Un Voyage, deux récits (1) Préparatifs

Voyage en Orient, Flaubert et Du Camp, Arthaud
capture d’écran

Je suis restée un mois sans tenir de chronique, car j’étais plongée dans une parution récente des éditions Arthaud, composée de deux textes du XIXe siècle : les Notes de voyage en Orient de Gustave Flaubert qui ne sont pas parues de son vivant, et Le Nil, titre du récit de Maxime Du Camp, sous forme de lettres fictives à Théophile Gautier, sur la partie égyptienne de ce même voyage, texte édité dès 1855.

Cette édition actuelle paraît sous une jolie couverture reproduisant une des photos que Maxime avait faite au pied du Sphinx, une photo très posée, selon le procédé alors concurrent du daguerréotype, la méthode Le Gray (au papier salé).

L’ouvrage m’a replongée dans la vague « orientaliste », qui collait aux souvenirs des études secondaires des jeunes gens de l’époque, et s’en nourrissait, époque encore chaude de l’expédition de Bonaparte (1798/99) avec sa cohorte de savants ; les deux hommes arrivaient la tête remplie de textes latins et grecs qui se trouvaient subitement confrontés avec la réalité arabo-turco-musulmanne du temps, ils étaient imprégnés des voyages précédents et prestigieux : Lord Byron, Chateaubriand, Lamartine, Gérard de Nerval etc.
Tout juste vingt ans avant Maxime et Gustave, Champollion était venu vérifier sur place ses nouvelles interprétations des hiéroglyphes.
L’auréole d’un lourd bagage intellectuel brillait constamment.

Le départ de deux amis

Je me disais, ce sera peut-être ennuyeux de lire deux fois le voyage en Égypte. Pas du tout. Cela n’a rien de commun : fragilité et personnalisation des témoignages. Chose bizarre, autant Maxime Du Camp est présent dans les Notes de Flaubert, il dit toujours « nous », pendant que je fais ceci, Maxime fait ceci, Maxime pense cela etc. - , autant Maxime gomme scandaleusement Gustave de son récit, disant toujours « je », et même s’attribuant parfois des souvenirs que seul Flaubert avait pu avoir...

Les deux voyageurs, en novembre 1849 sont deux garçons de 27 ans, ils ont deux mois de différence, ils sont tous deux célibataires : Gustave Flaubert (12 décembre 1821- 8 mai 1880) et Maxime Du Camp (8 février 1822- 8 février 1894) se sont connus au début des années 1840, jeunes bacheliers inscrits à l’École de droit à Paris.

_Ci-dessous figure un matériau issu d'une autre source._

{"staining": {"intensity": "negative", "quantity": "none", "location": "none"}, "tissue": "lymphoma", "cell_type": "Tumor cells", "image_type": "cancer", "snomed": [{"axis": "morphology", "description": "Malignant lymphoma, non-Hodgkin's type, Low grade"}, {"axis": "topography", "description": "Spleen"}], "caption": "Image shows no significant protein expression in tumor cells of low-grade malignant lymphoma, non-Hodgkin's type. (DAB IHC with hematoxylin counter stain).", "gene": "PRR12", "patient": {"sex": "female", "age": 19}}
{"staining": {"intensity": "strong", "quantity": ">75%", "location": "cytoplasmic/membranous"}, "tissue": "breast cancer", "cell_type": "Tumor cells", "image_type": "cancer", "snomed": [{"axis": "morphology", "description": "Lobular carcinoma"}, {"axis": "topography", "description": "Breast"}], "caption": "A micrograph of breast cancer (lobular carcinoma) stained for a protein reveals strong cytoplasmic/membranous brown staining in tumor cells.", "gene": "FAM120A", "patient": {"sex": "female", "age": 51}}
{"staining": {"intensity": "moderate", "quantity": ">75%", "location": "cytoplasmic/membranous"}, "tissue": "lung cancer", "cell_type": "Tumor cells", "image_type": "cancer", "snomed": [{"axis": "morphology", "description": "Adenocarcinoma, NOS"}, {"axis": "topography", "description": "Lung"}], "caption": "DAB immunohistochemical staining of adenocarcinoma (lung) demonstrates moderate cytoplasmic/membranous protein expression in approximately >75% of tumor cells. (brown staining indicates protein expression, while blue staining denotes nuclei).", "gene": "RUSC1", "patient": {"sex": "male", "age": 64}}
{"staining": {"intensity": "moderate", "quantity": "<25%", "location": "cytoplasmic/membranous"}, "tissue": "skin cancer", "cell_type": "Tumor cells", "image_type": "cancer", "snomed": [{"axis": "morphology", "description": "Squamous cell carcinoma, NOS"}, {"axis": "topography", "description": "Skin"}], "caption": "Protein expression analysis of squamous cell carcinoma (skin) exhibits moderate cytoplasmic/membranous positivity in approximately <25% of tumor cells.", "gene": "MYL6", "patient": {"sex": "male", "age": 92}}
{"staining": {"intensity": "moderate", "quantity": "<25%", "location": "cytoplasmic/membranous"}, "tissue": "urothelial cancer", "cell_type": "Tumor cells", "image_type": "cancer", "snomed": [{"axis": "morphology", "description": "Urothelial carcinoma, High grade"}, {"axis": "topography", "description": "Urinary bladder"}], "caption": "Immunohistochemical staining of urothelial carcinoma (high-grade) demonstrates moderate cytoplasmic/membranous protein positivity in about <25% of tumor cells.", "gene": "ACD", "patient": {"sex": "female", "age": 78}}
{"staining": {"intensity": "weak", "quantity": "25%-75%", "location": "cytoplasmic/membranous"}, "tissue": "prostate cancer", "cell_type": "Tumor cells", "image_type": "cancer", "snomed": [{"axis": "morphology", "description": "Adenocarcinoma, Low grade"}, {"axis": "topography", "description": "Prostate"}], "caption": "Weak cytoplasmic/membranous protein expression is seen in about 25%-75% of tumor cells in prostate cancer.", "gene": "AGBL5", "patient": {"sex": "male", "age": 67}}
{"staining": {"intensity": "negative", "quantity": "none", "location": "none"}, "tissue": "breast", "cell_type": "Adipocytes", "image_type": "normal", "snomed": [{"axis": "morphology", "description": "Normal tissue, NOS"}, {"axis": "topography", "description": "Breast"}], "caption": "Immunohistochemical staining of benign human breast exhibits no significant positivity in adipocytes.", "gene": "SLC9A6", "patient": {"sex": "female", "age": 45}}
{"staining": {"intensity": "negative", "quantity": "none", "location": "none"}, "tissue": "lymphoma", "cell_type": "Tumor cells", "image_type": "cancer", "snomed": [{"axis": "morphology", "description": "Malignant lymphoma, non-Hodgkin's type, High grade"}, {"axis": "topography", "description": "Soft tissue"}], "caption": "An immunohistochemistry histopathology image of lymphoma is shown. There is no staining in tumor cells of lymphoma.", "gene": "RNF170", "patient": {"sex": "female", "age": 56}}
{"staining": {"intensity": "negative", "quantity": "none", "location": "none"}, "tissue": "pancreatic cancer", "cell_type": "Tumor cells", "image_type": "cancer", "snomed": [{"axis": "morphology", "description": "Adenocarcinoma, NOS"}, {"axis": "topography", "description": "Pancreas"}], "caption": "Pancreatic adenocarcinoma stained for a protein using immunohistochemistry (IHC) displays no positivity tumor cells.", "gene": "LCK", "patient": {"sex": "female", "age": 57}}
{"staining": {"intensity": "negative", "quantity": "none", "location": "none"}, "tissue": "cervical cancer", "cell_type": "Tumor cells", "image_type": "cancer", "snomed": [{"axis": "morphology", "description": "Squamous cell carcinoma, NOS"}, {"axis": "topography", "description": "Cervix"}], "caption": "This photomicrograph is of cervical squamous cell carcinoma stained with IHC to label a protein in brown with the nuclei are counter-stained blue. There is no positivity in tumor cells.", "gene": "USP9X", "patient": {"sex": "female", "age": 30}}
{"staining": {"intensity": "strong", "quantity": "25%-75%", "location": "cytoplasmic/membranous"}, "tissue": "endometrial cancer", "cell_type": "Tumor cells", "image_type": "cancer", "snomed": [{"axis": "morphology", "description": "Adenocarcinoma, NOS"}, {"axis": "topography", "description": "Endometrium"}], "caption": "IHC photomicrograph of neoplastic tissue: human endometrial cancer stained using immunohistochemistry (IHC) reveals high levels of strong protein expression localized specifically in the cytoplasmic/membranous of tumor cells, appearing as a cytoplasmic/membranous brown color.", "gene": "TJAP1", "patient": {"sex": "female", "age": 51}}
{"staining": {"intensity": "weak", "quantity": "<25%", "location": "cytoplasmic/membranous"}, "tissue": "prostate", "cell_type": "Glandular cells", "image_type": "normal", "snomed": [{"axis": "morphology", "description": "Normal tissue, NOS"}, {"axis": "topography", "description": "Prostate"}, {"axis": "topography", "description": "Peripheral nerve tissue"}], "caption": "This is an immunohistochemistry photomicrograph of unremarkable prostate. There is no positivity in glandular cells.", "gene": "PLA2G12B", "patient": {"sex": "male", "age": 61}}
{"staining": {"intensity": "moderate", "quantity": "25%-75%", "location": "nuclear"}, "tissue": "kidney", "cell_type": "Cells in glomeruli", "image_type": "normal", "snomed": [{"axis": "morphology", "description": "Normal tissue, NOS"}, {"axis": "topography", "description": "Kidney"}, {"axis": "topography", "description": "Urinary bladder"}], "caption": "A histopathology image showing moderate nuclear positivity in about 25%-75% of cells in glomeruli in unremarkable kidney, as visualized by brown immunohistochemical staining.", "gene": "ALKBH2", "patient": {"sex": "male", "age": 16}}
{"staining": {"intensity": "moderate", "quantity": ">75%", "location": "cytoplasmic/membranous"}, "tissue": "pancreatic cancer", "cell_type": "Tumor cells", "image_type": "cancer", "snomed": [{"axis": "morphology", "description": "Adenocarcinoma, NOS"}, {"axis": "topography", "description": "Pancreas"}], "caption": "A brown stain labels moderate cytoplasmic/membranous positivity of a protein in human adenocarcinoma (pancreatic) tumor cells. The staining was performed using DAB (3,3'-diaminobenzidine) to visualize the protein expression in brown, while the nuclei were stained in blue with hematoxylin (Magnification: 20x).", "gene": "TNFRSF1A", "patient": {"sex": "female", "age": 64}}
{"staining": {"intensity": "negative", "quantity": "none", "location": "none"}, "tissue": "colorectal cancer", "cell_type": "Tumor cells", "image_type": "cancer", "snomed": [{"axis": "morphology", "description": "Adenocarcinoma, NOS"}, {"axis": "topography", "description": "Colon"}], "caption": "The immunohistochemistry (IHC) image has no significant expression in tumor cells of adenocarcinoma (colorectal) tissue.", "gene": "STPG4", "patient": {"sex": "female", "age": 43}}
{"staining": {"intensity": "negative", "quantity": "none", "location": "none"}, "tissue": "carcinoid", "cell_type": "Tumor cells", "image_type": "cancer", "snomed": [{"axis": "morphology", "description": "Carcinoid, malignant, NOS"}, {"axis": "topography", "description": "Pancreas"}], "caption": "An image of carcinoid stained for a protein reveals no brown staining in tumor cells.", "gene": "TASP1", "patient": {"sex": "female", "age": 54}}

Tous deux sont du même milieu (fils de médecins importants), ils ont déjà voyagé ensemble en Bretagne et en Corse, de manière très réussie. Ils décident donc de « remettre ça » et de partir ensemble faire cette fois un long tour en Orient, cet espace flou, un peu fabuleux, qui, dans l’esprit européen du temps, se déroule du Maroc à la Perse, en gros, l’empire ottoman.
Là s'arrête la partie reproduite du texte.